◆ Document text ◆
Heart diet

Exercise and weight control are the two aspects to take care when you are looking to keep your heart healthy. Heart Diet can reduce the risk of heart disease up to 80%. Excessive weight gain is a common problem. You must understand which method of cooking and what foods are healthy to eat. In this way, you can achieve an ideal weight.

Heart Diet

Being careful in the approach to what to eat and what not to eat can help you keep a control on blood pressure, blood sugar levels, weight and cholesterol levels. Eating a single food for few days may help you cut your weight but it cannot provide permanent health solution. Here is a list of foods to eat more and foods to eat less so that you can incorporate yourself in a healthy lifestyle.

Eat More Foods

Healthy Fats
– Olive oil, flaxseeds, avocados, fish oils and raw nuts
Fiber – Legumes, whole grain pasta, breads and cereals
Nutrients – Fresh or frozen colorful vegetables and fruits prepared without inclusion of butter
Protein and Omega 3 – Poultry, shellfish and fish
Protein and Calcium – Egg substitutes, egg whites, skim milk and non fat cheeses

Eat Less Foods

  • Deep fried foods are strictly banned as they contain trans fats. Eat less from saturated fats sources such as red meat and whole fat dairy.

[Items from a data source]
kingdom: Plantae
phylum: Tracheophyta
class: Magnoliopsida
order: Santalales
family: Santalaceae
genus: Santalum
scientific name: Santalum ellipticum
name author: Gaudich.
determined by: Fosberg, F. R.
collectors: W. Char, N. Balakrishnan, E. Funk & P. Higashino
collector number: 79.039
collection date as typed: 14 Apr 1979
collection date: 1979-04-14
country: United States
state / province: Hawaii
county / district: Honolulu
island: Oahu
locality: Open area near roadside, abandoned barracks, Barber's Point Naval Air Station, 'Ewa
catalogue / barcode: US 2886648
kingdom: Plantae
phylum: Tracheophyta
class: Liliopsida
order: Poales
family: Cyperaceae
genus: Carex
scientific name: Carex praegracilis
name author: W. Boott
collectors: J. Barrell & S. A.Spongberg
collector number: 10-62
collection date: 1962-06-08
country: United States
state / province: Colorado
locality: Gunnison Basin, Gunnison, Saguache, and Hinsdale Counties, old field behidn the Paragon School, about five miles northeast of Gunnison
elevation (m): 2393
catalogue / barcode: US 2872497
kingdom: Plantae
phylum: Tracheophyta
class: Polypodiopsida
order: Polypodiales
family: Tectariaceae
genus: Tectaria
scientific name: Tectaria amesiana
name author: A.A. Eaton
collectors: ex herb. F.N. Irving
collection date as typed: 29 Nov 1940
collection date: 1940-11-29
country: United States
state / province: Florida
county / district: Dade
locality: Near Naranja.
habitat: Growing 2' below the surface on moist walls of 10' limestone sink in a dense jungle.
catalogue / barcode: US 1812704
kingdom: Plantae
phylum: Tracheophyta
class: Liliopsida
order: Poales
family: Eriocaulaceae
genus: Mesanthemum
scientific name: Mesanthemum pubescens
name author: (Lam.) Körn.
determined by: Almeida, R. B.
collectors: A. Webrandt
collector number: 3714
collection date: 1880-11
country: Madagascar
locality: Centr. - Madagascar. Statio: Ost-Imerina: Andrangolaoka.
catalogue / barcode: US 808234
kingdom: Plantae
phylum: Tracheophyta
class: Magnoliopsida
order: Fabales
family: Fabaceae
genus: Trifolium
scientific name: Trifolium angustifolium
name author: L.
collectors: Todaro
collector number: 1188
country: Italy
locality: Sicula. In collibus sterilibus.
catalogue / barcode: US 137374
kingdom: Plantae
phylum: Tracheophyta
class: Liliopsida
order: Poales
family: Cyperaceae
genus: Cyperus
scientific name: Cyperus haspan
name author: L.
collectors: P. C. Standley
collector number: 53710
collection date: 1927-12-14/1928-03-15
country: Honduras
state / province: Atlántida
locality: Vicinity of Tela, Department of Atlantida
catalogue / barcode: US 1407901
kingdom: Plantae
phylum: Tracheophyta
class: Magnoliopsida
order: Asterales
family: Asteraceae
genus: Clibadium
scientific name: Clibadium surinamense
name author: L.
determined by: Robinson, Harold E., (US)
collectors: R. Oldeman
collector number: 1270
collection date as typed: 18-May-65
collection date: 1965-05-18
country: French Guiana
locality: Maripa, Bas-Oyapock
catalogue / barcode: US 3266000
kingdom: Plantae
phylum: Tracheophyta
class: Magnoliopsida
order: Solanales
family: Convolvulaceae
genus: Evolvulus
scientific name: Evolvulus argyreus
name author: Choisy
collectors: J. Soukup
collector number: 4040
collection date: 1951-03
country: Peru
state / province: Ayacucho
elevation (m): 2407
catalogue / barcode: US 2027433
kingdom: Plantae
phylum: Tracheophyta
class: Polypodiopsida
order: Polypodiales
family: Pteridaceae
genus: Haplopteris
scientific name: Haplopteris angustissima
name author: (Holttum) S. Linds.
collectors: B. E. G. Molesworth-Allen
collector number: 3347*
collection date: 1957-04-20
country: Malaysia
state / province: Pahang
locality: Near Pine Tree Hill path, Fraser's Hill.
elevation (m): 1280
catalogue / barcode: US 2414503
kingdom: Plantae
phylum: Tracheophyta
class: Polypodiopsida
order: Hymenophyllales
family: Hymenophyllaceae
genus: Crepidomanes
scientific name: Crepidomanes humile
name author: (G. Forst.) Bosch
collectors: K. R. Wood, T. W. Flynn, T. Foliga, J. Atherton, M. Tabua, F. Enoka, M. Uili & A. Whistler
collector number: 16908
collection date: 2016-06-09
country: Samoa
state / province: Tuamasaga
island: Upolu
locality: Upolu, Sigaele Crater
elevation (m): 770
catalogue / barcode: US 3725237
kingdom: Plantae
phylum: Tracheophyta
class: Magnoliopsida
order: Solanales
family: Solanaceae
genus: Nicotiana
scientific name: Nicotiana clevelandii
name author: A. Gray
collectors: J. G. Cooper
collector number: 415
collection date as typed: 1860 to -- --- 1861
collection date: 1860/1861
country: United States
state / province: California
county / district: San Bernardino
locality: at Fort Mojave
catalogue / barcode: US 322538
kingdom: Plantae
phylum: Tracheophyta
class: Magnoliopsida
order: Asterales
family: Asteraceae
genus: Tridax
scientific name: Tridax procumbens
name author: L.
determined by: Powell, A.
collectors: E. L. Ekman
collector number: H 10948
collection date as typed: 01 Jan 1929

◆ What is needed ◆
Reproduce the passage of the heart diet text starting with "Eat Less Foods" and going on through "whole fat dairy.".

◆ Answer area ◆
Eat Less Foods

  • Deep fried foods are strictly banned as they contain trans fats. Eat less from saturated fats sources such as red meat and whole fat dairy.